▶ [WHAT NEEDS TO BE DONE]:
Extract the passage of the Tamr configuration reference below that falls between "TAMR_RECIPE_GR_PREVIEW_MAX_RECORDS" and "to be increased.", inclusive, copying it word for word.

▶ [SOURCE DOCUMENT]:
-------------------------
TAMR_RECIPE_GR_PREVIEW_MAX_RECORDS

The maximum number of records that can be used as input to a golden records preview request. This is the sum of the sizes of all clusters that are to be previewed. If this limit is increased, the microservice heap size (TAMR_CONGLOMERATE_MEMORY) may also need to be increased.

DEFAULT VALUE

5000

PROPERTIES

  • machineSpecific: True
  • dependencies: ['unify']
  • secure: False

TAMR_REMOTE_ES_ENABLED

Whether or not Elasticsearch is local (running on the same VM as the Tamr VM) or remote (running on a different one(s)).

DEFAULT VALUE

False

PROPERTIES

  • machineSpecific: True
  • dependencies: ['unify']
  • secure: False

TAMR_REMOTE_HBASE_ENABLED

Whether HBase is local (running on the same VM as the Tamr VM) or remote (running on a different one(s)).

DEFAULT VALUE

False

PROPERTIES

  • machineSpecific: True
  • dependencies: ['unify']
  • secure: False

TAMR_REMOTE_SPARK_ENABLED

Whether Spark is local (running on the same VM as the Tamr VM) or remote (running on a different one(s)).

DEFAULT VALUE

False

PROPERTIES

  • machineSpecific: True
  • dependencies: ['unify']
  • secure: False

TAMR_RUNNER_CACHE_TIMEOUT

The duration of time, between accesses, a sample dataset is cached in-memory in the preview runner. Increasing this timeout increases memory usage, but also results in faster previews for queries that involve the same datasets.

DEFAULT VALUE

1 day

PROPERTIES

  • machineSpecific: False
  • dependencies: ['unify']
  • secure: False

TAMR_RUNNER_CORES

DEFAULT VALUE

2

PROPERTIES

  • machineSpecific: True
  • dependencies: ['unify']
  • secure: False
  • description: None

TAMR_RUNNER_EXECUTOR_MEMORY

DEFAULT VALUE

1024m

PROPERTIES

  • machineSpecific: True
  • dependencies: ['unify']
  • secure: False
  • description: None

TAMR_RUNNER_EXTRA_ARGS

DEFAULT VALUE

{{ TAMR_UNIFY_EXTRA_ARGS }}

PROPERTIES

  • machineSpecific: False
  • dependencies: ['supporting']
  • secure: False
  • description: None

TAMR_RUNNER_LONG_POLLING_FREQ_SECONDS

DEFAULT VALUE

15

PROPERTIES

  • machineSpecific: False
  • dependencies: ['unify']
  • secure: False
  • description: None

TAMR_RUNNER_SPARK_PROPS

DEFAULT VALUE

null

PROPERTIES

  • machineSpecific: False
  • dependencies: ['unify']
  • secure: False
  • description: None

TAMR_RUNNER_WORKING_DIR

DEFAULT VALUE

{{ TAMR_UNIFY_HOME }}/tamr/previewRunner

PROPERTIES

  • machineSpecific: True
  • dependencies: ['unify']
  • secure: False
  • description: None

TAMR_SAML_ATTRIBUTE_DECRYPT_KEY_PATH

Location of the public key file that decrypts the authentication response from the server, specifically the attributes. If it is empty, assume that the IdP server is sending unencrypted data. The matching private key is provided to the Identity Provider for its definition of this Service Provider in its metadata.
-------------------------
▶ [SUPPLIED INFORMATION]:
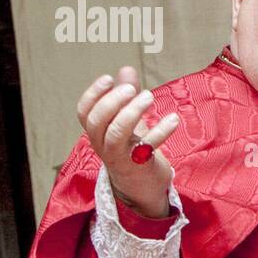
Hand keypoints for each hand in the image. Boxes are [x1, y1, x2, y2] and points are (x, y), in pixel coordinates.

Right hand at [76, 66, 179, 218]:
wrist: (142, 188)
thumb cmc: (132, 150)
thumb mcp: (128, 121)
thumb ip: (126, 96)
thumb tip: (126, 69)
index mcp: (97, 133)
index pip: (84, 112)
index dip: (93, 94)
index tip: (108, 78)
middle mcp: (103, 145)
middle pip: (96, 122)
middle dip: (112, 101)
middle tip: (133, 89)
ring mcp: (120, 157)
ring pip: (116, 134)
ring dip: (132, 113)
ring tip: (149, 97)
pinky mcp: (139, 166)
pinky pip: (146, 148)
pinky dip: (160, 132)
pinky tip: (173, 119)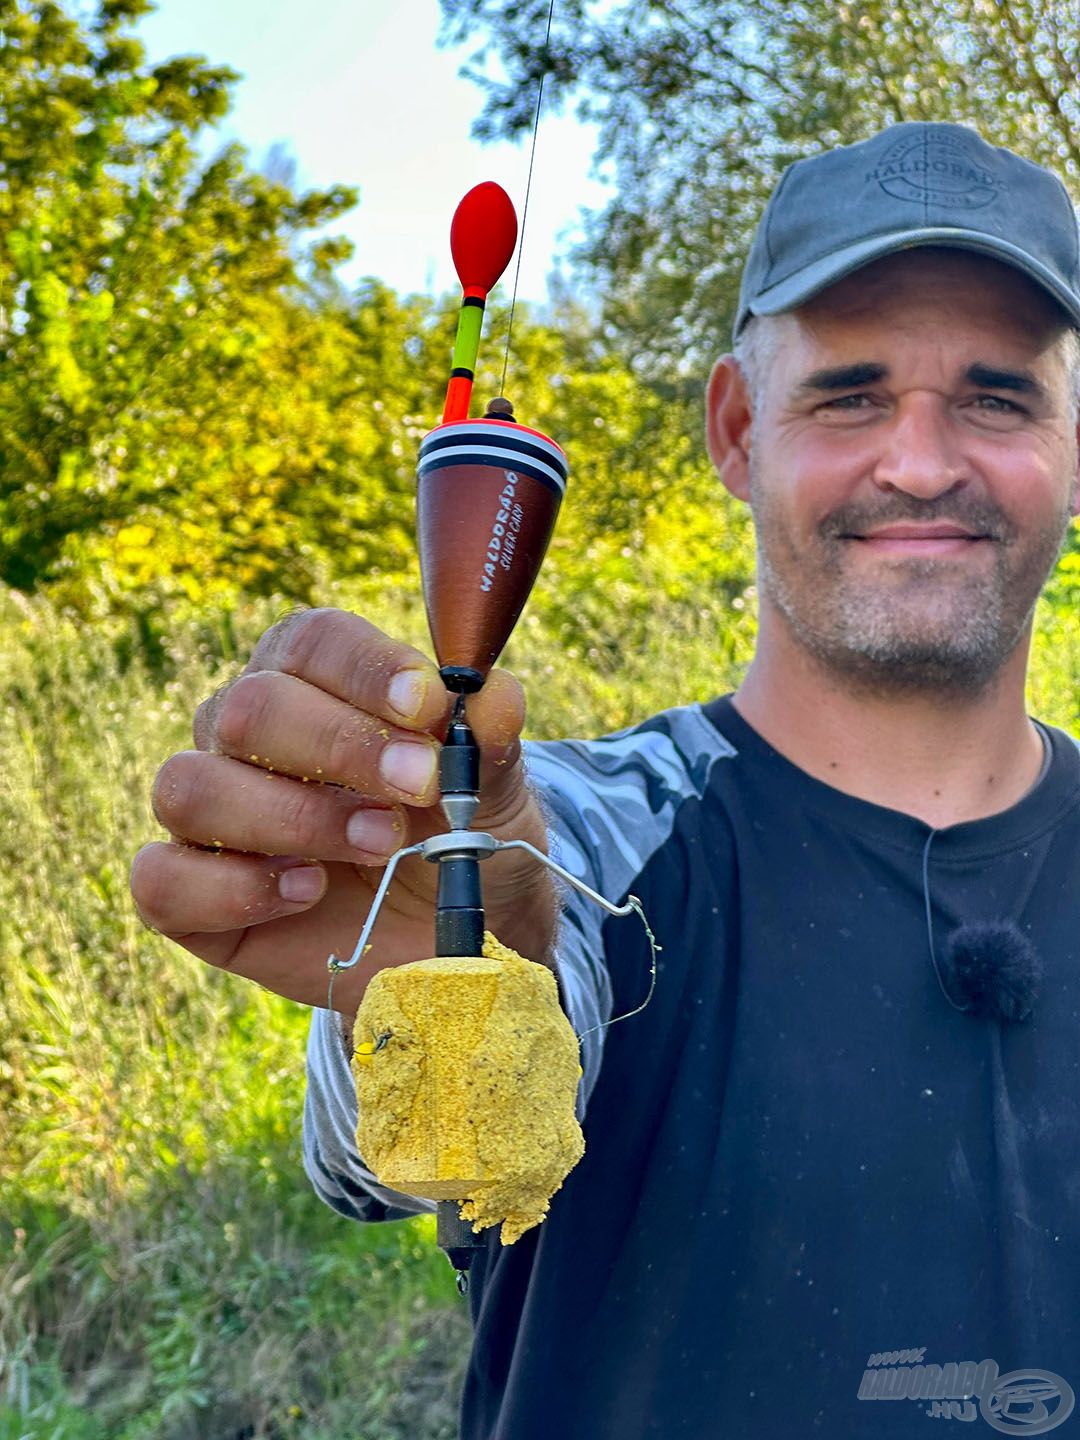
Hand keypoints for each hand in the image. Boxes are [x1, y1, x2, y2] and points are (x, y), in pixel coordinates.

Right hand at [130, 608, 554, 1014]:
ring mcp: (209, 814)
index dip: (365, 668)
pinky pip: (162, 880)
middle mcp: (242, 735)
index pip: (310, 642)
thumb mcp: (494, 792)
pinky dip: (235, 888)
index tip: (428, 707)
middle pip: (249, 709)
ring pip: (191, 789)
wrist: (450, 937)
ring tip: (378, 846)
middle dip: (341, 747)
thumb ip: (489, 742)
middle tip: (417, 789)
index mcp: (312, 680)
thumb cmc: (460, 837)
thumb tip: (493, 696)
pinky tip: (307, 892)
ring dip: (292, 817)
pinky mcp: (188, 895)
-------------------------
▶ [RESULT OF THIS EXERCISE]:
TAMR_RECIPE_GR_PREVIEW_MAX_RECORDS

The maximum number of records that can be used as input to a golden records preview request. This is the sum of the sizes of all clusters that are to be previewed. If this limit is increased, the microservice heap size (TAMR_CONGLOMERATE_MEMORY) may also need to be increased.